How Hedge Funds Lost Their Way and Why They’ll Come Back

Nir Kaissar

April 13, 2021

Stock pickers appear ready to come out of the wilderness.

There’s no shortage of shiny objects for investors to chase these days, from Bitcoin to SPACs to NFTs to pot stocks to GameStop and green energy. Notably missing from the list are equity hedge funds, and they have been for many years. But that may be about to change.

Equity hedge funds once ruled the investing world. During their heyday in the 1990s and 2000s, hedgies seemed to have a freakish gift for picking stocks, racking up big returns for their clients and themselves. Investors begged to get in, and only the richest and most connected among them got a nod, which made hedge funds all the more alluring.

Then, suddenly and mysteriously, they seemed to lose their touch. The HFRI Equity Hedge Total Index returned 14% a year from inception in 1990 through the financial crisis in 2008, doubling the total return of the S&P 500 Index.
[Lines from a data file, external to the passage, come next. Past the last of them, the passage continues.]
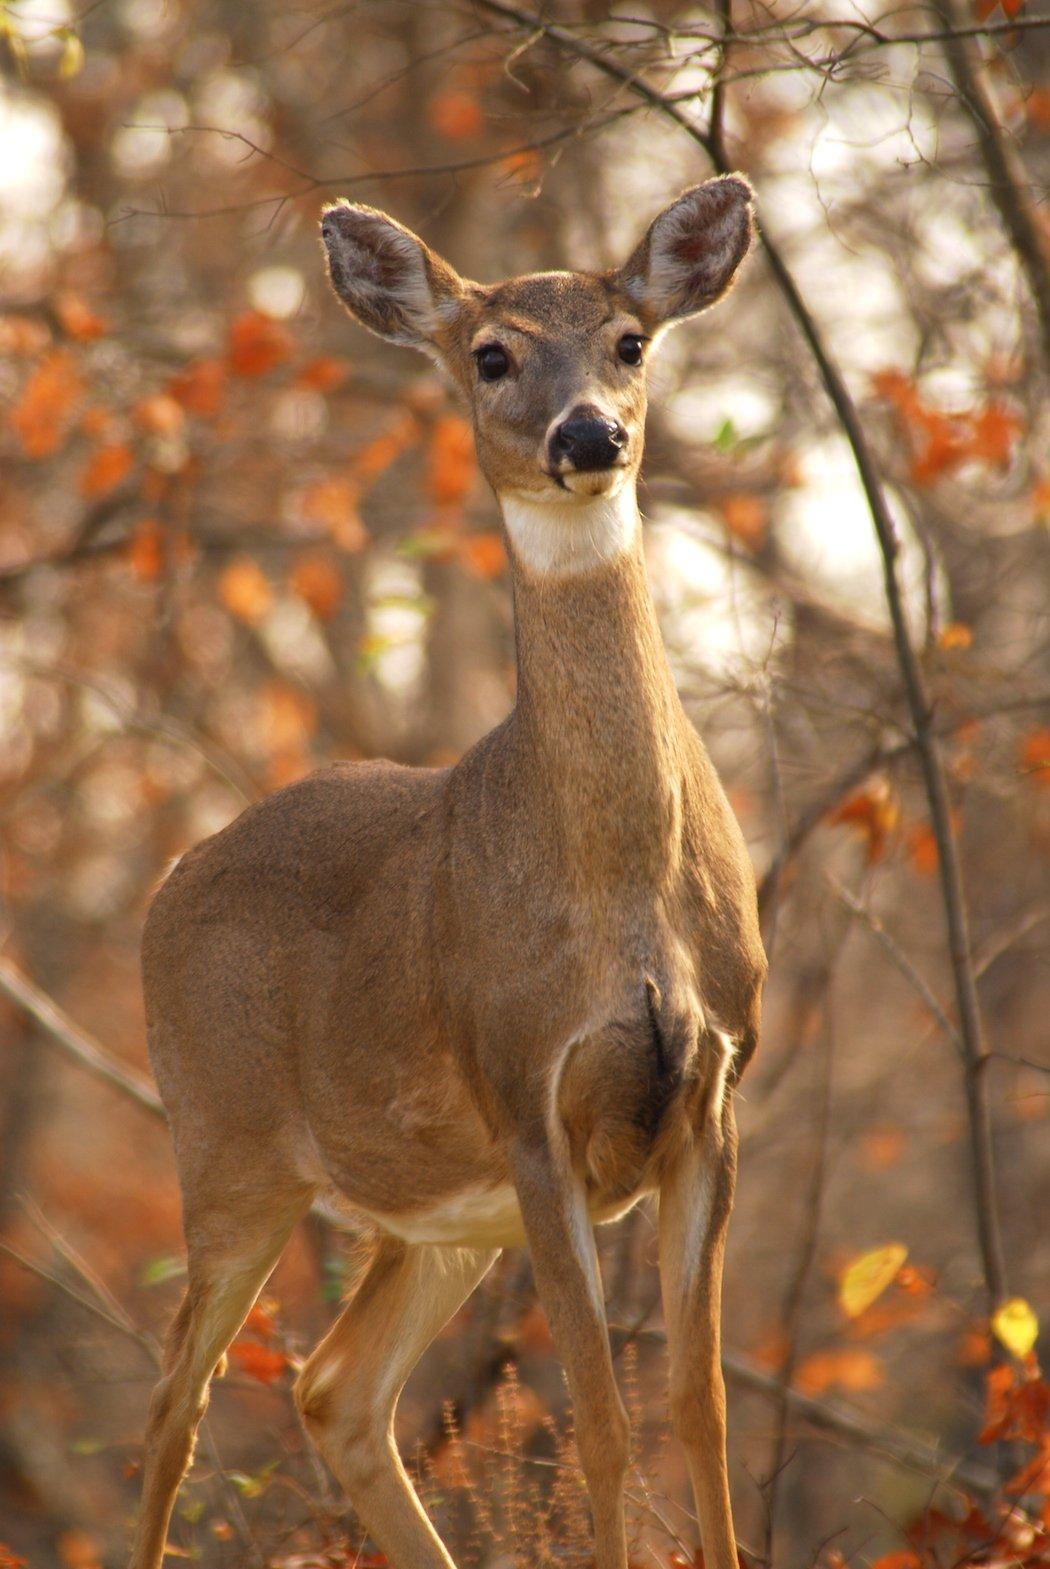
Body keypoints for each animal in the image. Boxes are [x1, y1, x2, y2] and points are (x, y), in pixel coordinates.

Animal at [131, 178, 765, 1569]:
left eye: (630, 340)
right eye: (491, 355)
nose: (591, 434)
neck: (622, 893)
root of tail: (167, 878)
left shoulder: (714, 1092)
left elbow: (702, 1414)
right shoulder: (527, 1093)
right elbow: (603, 1422)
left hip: (440, 1216)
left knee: (336, 1387)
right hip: (226, 1149)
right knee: (175, 1407)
Since 2009, however, the tables have turned. The HFRI index has returned 8% a year through February, roughly half the return of the S&P 500.

To understand what happened, and why fortune may return for equity hedge funds, it helps to know a bit about how stock pickers make money for investors. They basically have three levers. The first, and by far the most consequential, is merely owning a broad basket of stocks, which all but guarantees that their portfolio will move in close step with the stock market. Not surprisingly, the HFRI index has been strongly correlated with both the U.S. stock market (0.76 with S&P 500) and the global stock market (0.78 with MSCI All Country World Index) since 1990. (A correlation of 1 implies that two variables move perfectly in the same direction, whereas a correlation of negative 1 implies that two variables move perfectly in the opposite direction.) In other words, when the stock market goes up, so do most stock portfolios.
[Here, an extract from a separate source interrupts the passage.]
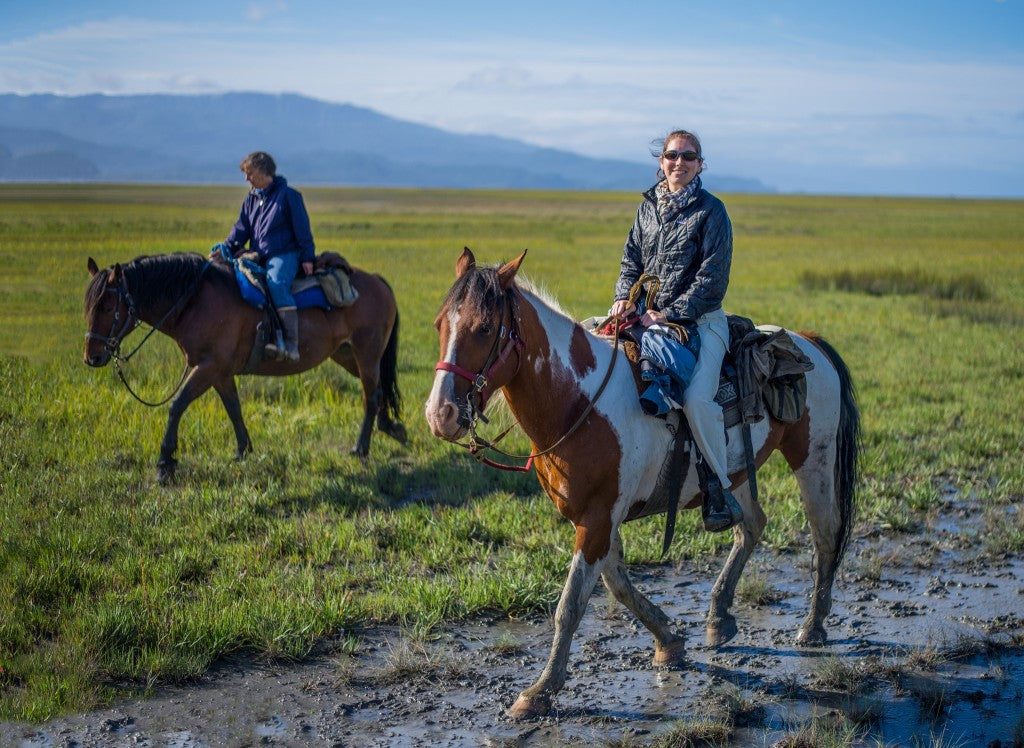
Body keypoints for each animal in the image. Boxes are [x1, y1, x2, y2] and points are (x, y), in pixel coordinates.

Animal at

Second, and far less consequential, is the stock pickers’ preferred style of investing. A picker with a penchant for growth stocks, for example, is likely to outpace the market when growth stocks are in favor. The same is true for any other style of investing, be it value, momentum, quality or something else.
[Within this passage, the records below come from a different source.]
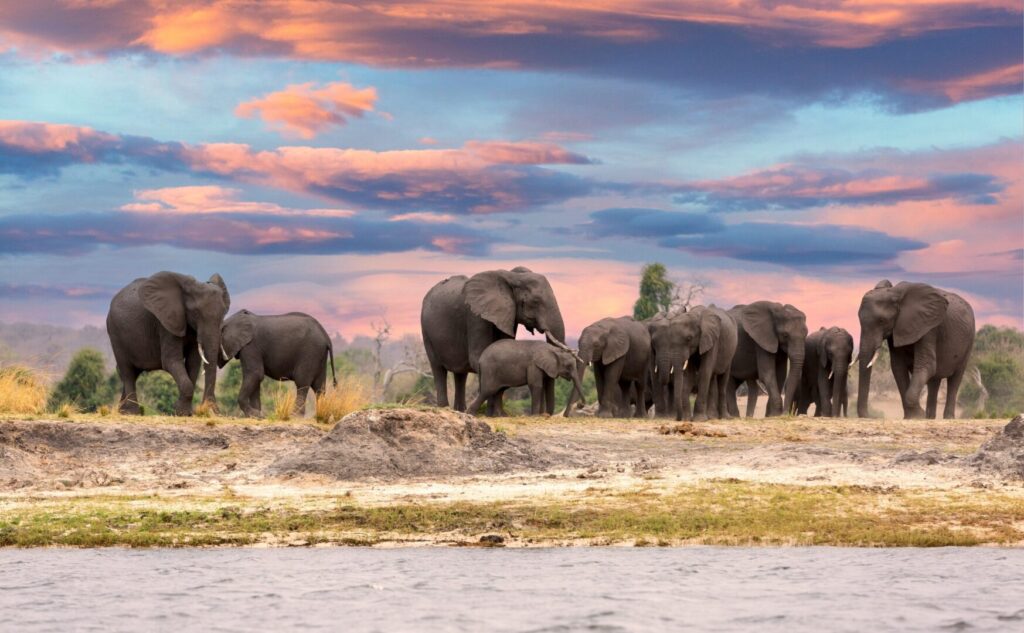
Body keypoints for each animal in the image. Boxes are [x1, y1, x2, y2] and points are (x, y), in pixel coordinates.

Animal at [106, 271, 230, 416]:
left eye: (223, 314)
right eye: (195, 313)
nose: (210, 410)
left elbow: (193, 363)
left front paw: (186, 412)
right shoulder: (166, 323)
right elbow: (171, 361)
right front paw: (181, 412)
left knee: (131, 372)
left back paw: (122, 411)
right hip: (115, 333)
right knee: (127, 371)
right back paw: (132, 413)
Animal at [421, 267, 566, 413]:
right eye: (535, 301)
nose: (546, 414)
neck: (512, 277)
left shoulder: (508, 315)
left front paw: (495, 413)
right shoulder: (475, 315)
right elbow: (478, 357)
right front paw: (493, 413)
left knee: (460, 374)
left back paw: (460, 410)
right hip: (426, 332)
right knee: (438, 369)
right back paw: (444, 408)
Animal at [856, 280, 975, 419]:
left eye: (881, 321)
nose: (870, 416)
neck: (895, 293)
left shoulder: (928, 327)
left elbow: (926, 365)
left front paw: (918, 415)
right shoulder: (898, 328)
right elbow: (898, 367)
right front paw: (913, 416)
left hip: (969, 342)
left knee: (955, 379)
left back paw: (947, 417)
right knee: (934, 381)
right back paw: (930, 417)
Third, and almost entirely inconsequential, are the specific stocks selected. Sure, it’s possible that after accounting for the performance of the broad market and the manager’s preferred style, that manager will have added some value by picking one growth stock rather than another, to extend the previous example. But it’s exceedingly unlikely.

In sum, the return from stock picking = market + style + stock selection.

That simple equation has profound implications. It means that, with rare exception, what distinguishes one stock picker from another is style because most pickers are exposed to the market, and the specific stocks they choose are largely irrelevant. As a result, stock picking comes down to being in the right style at the right time. Growth managers will fare best when growth investing is hot, and value managers will shine when value investing has the edge, and so on.

That’s a problem for most stock pickers because they’re often confined to one style. Someone who manages a U.S. large-cap growth mutual fund, for instance, can’t decide to start buying small value companies in emerging markets. But this is where hedgies have a distinct advantage because they’re generally free to invest anywhere.